>>>>>

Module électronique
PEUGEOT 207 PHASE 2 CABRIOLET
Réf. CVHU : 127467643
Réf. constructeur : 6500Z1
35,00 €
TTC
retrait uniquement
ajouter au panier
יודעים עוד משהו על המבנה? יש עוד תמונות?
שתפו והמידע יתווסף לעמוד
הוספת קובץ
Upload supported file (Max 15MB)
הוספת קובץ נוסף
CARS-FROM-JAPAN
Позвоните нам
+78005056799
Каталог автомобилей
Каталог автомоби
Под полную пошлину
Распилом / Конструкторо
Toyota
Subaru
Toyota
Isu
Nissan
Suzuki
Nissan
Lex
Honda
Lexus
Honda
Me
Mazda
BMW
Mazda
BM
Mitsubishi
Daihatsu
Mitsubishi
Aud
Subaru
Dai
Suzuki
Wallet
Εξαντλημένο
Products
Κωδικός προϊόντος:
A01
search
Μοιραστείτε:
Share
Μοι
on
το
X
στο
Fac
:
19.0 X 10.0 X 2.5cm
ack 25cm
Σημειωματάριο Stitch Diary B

<<<<<
>>>>>

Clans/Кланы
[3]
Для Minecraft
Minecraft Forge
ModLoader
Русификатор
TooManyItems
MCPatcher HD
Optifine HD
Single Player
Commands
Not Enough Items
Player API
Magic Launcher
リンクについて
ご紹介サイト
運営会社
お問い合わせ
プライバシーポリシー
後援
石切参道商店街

<<<<<

Search the entries above for the word "Каталог", and copy every line where it occurs.

Каталог автомобилей
Каталог автомоби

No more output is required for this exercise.